Noto come hereos nel Medioevo, e presente nei manuali di medicina, la patologia dell'amore è un cavallo di battaglia dei poeti latini e della medicina antica e medievale che si misurano con l'amore insano, con l'amore sfrenato, con la melanconia erotica. Dall'hereos al mal d'amore. Che percorre i secoli nei suoi diversi stadi: da un leggero stato di malinconia ad un lento logoramento, alla malattia conclamata, alla vera e propria pazzia come quella, appunto, dell'Orlando furioso. Nonostante il poliformismo dei sintomi e la nebulosa dei quadri malinconici, conquista nella medicina del Rinascimento una propria identità, una propria autonomia nosografica. La sostiene, tra gli altri, un medico francese, Jacques Ferrand, che scrive addirittura un libro dallo sterminato titolo che comincia così De la maladie d'amour ou Melancholie erotique.

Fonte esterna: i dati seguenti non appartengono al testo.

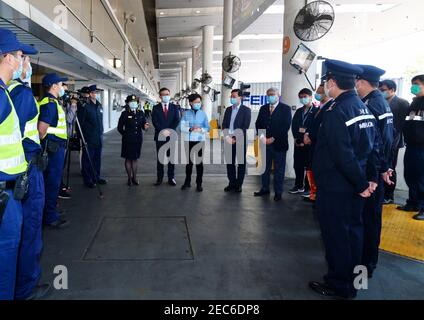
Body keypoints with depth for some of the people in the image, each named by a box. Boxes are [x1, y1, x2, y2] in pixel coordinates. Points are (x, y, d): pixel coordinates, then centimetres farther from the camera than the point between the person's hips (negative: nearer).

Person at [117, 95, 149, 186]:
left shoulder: (140, 113, 6)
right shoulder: (125, 114, -4)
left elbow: (143, 123, 4)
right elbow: (120, 127, -1)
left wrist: (145, 126, -17)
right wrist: (126, 135, -1)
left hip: (138, 139, 3)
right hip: (128, 140, -3)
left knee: (135, 158, 12)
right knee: (128, 158, 5)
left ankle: (134, 177, 20)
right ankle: (129, 178, 15)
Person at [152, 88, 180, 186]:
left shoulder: (175, 107, 7)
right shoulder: (156, 108, 5)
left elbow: (177, 120, -3)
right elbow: (154, 121, -6)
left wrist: (169, 131, -16)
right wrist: (163, 130, -19)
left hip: (171, 136, 0)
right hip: (160, 136, 0)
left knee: (171, 157, 5)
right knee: (160, 158, 6)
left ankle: (171, 178, 12)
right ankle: (159, 178, 12)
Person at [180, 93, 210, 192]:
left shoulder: (203, 114, 1)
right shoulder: (186, 113, 0)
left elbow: (208, 128, -1)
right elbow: (182, 127, -7)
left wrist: (201, 129, -20)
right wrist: (190, 129, -23)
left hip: (200, 140, 0)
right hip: (189, 140, 0)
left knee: (199, 161, 5)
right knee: (189, 161, 12)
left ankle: (199, 183, 13)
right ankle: (187, 181, 24)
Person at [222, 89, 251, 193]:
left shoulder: (246, 110, -2)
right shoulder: (228, 110, 13)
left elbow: (245, 127, -9)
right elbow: (224, 125, 9)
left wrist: (235, 138, -14)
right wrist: (227, 137, -7)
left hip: (240, 140, -4)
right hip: (229, 140, 5)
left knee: (241, 163, 3)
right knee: (230, 162, 7)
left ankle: (239, 184, 11)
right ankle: (232, 183, 16)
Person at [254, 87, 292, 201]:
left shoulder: (285, 109, -2)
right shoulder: (263, 108, 13)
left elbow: (286, 126, -10)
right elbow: (258, 124, 10)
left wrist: (273, 138, -14)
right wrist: (262, 136, -7)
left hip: (279, 143, -4)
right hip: (265, 142, 4)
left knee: (279, 169, 3)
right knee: (265, 167, 10)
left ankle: (278, 192, 11)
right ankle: (265, 189, 21)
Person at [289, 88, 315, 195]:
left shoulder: (316, 111, -4)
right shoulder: (298, 111, 16)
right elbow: (293, 126, 9)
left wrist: (305, 140, -11)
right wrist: (297, 139, -4)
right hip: (298, 142, 6)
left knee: (308, 166, 1)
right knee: (297, 165, 9)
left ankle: (308, 188, 10)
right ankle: (298, 186, 21)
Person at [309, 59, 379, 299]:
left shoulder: (336, 112, -20)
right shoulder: (364, 108, 7)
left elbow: (343, 154, -25)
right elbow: (373, 146, 8)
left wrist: (361, 183, -16)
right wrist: (371, 178, 8)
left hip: (335, 187, -9)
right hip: (355, 186, 9)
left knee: (335, 234, 4)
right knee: (352, 230, 18)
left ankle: (339, 286, 19)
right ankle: (351, 280, 33)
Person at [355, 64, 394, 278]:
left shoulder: (369, 105, -20)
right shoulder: (382, 101, 11)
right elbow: (387, 137, 14)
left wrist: (382, 167, -13)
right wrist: (385, 166, 16)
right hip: (378, 168, 10)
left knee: (367, 217, 0)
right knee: (372, 214, 19)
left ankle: (366, 264, 13)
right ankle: (369, 259, 34)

Non diversamente dalle altre malattie, comprese quelle mentali - la cui specificità si sarebbe imposta solo con lo scioglimento del nodo delle concezioni dualistiche tra il corpo e l'anima - quella d'amore era considerata come una manifestazione dello squilibrio degli umori del corpo. Specialmente implicato era «l'umore nero», pesante e spesso, della «melanconia». La sede organica erano gli ipocondri, dai quali poi si diffondeva al cuore per arrivare infine al cervello. Per il medico italiano Pompeo Sacco, invece, era proprio quest'organo la sede primitiva del mal d'amore. Vi erano interessati gli occhi, la pelle che impallidiva o arrossiva, alternativamente, la voce che diventava flebile e tremolava in presenza dell'amato/a. La fixa imaginatio in amatam poteva far evolvere il quadro verso la melancholia.

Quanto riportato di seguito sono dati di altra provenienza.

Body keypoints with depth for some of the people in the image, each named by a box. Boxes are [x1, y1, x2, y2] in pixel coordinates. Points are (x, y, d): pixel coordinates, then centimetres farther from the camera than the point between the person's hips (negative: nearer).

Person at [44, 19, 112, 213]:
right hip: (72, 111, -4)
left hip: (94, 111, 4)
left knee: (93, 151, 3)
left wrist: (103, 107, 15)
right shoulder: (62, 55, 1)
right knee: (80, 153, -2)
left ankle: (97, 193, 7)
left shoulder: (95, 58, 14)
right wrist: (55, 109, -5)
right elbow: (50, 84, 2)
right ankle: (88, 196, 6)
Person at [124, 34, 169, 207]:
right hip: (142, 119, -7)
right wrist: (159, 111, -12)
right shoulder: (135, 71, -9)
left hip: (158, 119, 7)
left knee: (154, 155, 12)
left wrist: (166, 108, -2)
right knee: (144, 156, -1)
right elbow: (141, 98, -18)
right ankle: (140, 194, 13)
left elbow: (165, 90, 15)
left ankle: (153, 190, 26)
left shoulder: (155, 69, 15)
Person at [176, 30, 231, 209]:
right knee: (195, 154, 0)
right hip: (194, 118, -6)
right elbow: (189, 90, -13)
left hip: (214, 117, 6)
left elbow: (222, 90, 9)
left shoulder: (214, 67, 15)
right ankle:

Di trattato in trattato, i medici precisano i sintomi del mal d'amore, minuziosamente descritti, nel Settecento, dal medico austriaco Joseph Frank: debolezza, pallore, occhi infossati, polso irregolare, piccolo e debole in assenza dell'amato/a, tendenza al sanguinamento, aritmia, dolore epigastrico, inquietudine, febbricola. Altri segni - riconducibili alla presenza di un quadro depressivo - erano difficoltà di concentrazione, instabilità d'umore, malinconia, indifferenza all'opinione degli altri, trascuratezza negli affari, fastidio per i buoni consigli, sprezzo del pericolo.

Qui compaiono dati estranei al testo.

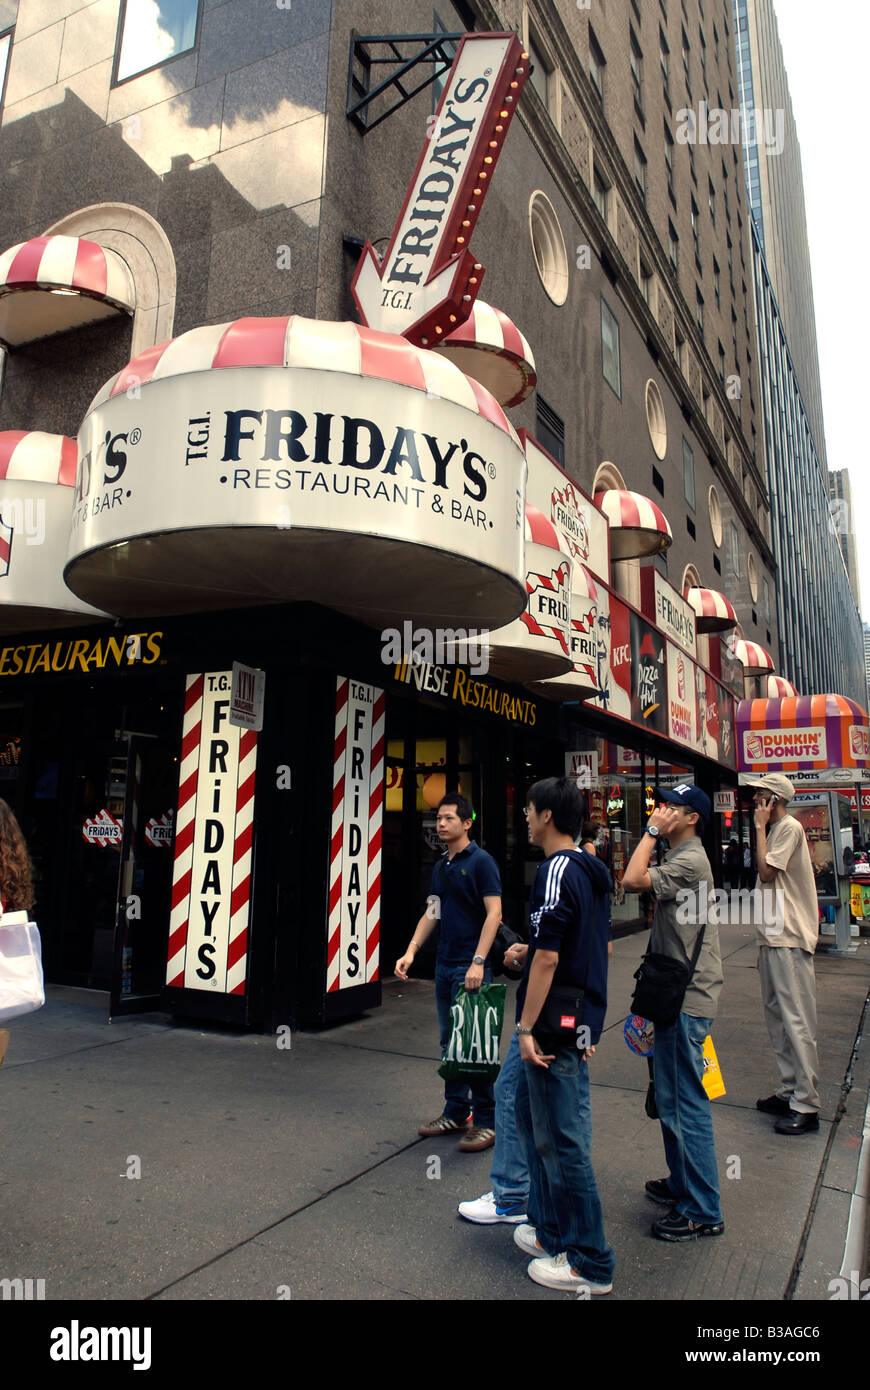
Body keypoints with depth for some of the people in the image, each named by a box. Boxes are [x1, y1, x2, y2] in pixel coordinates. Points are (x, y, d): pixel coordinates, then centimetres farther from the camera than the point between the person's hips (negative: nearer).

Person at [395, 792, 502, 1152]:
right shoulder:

Precisi nell'elencare i sintomi, i trattatisti non avevano però precise strategie terapeutiche per guarire dai tormenti dell'amore non corrisposto: sulla scia di un classico come remedia amoris suggeriti da Ovidio si consigliava di evitare i luoghi che accendevano i sogni e la visione dell'oggetto d'amore. Un viaggio, lunghe e stancanti passeggiate, la caccia, compagnie allegre erano indicati come possibili rimedi, così come l'espediente di trasformare l'amore in odio. Le prescrizioni dietetiche comprendono bevande acidule, alimenti di facile digestione e rinfrescanti, e in particolare carni lesse, legumi acquosi e frutta. Da evitare, invece, cibi e bevande come vino, caffè, liquori, pesce, uova, selvaggina, funghi e, meno che mai, tartufi.
Considerato non inguaribile dai medici, il mal d'amore - malattia del cuore, del cervello, dell'ipocondrio - era però difficile da curare perché i malati stessi, talvolta, non solo non desideravano guarire dai loro tormenti, ma continuavano a cercare questo genere d'amore, malattia ed estasi.